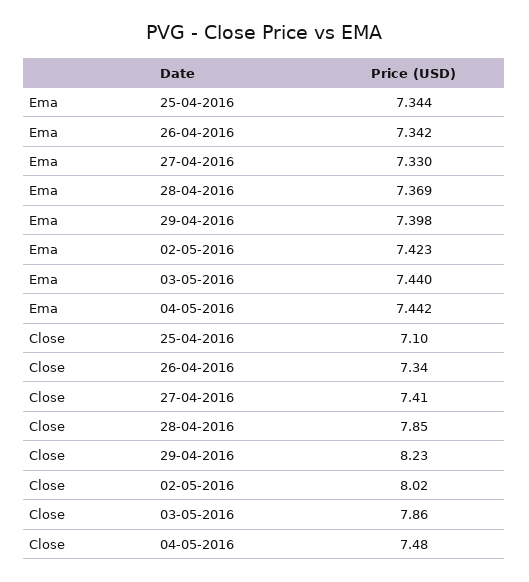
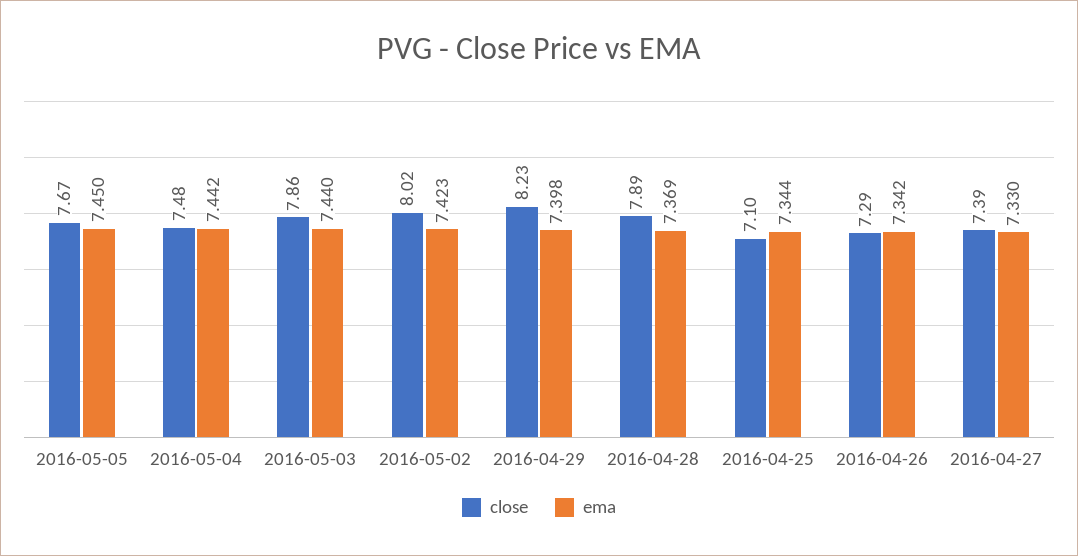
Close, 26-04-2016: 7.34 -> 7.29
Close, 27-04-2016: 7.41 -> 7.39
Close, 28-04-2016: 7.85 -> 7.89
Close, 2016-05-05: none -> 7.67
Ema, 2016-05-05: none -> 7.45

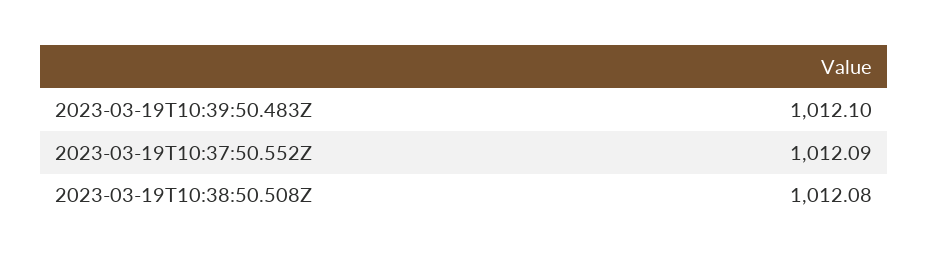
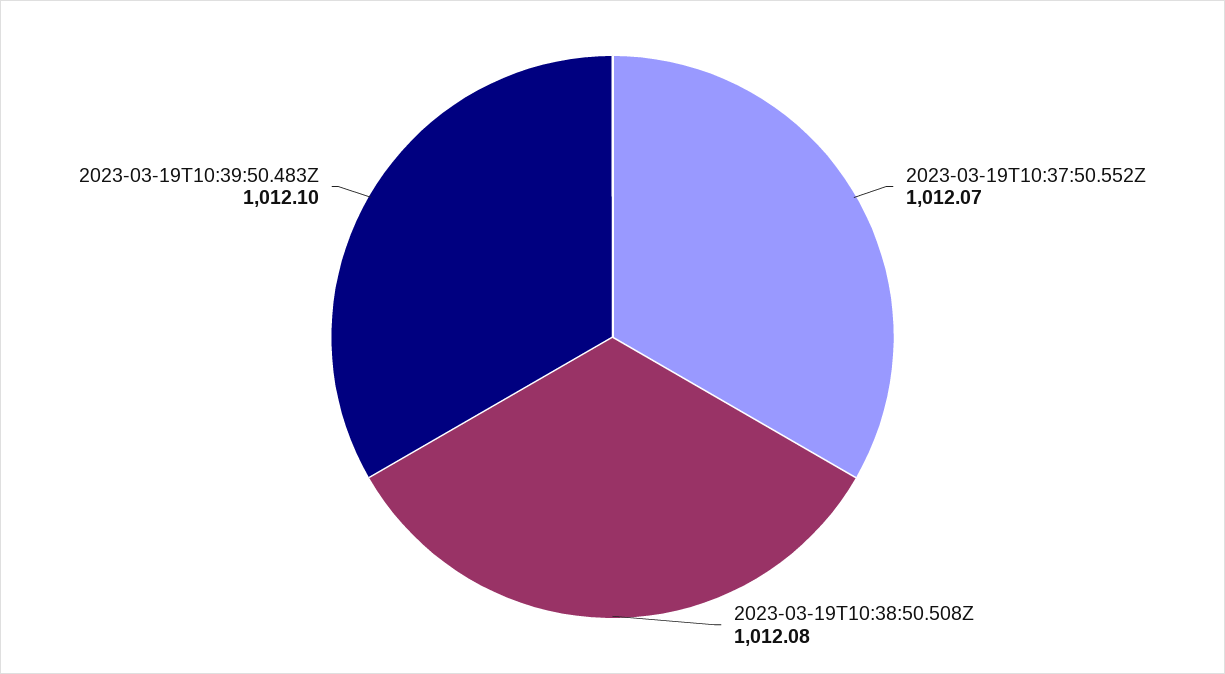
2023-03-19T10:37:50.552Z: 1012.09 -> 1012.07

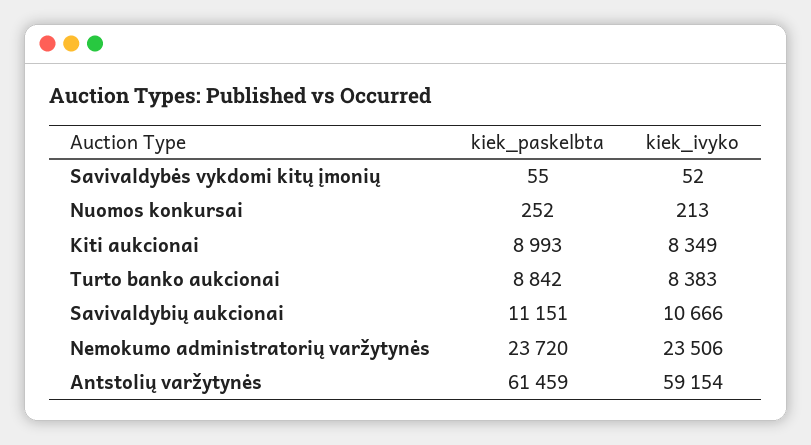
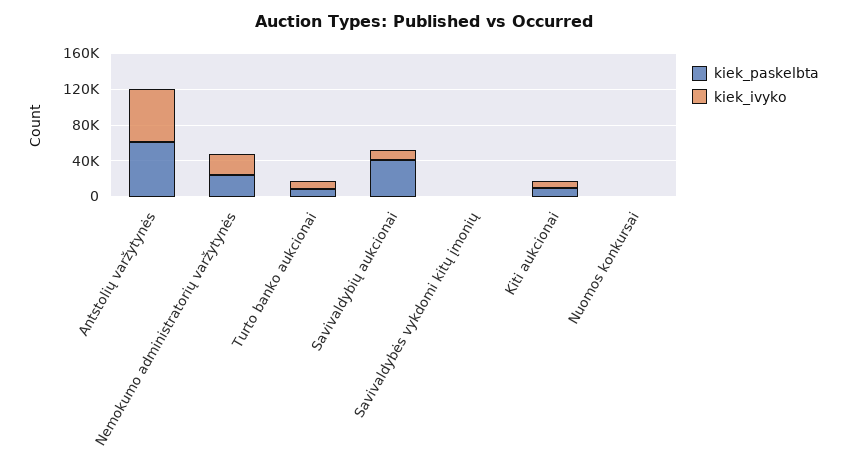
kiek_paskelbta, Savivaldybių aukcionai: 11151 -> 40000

--------------------------------------------------

**THE PROBLEM**.
Leaving out only the pictures, return the material above unchanged.

**RESPONSE BOX**.
Close, 26-04-2016: 7.34 -> 7.29
Close, 27-04-2016: 7.41 -> 7.39
Close, 28-04-2016: 7.85 -> 7.89
Close, 2016-05-05: none -> 7.67
Ema, 2016-05-05: none -> 7.45

2023-03-19T10:37:50.552Z: 1012.09 -> 1012.07

kiek_paskelbta, Savivaldybių aukcionai: 11151 -> 40000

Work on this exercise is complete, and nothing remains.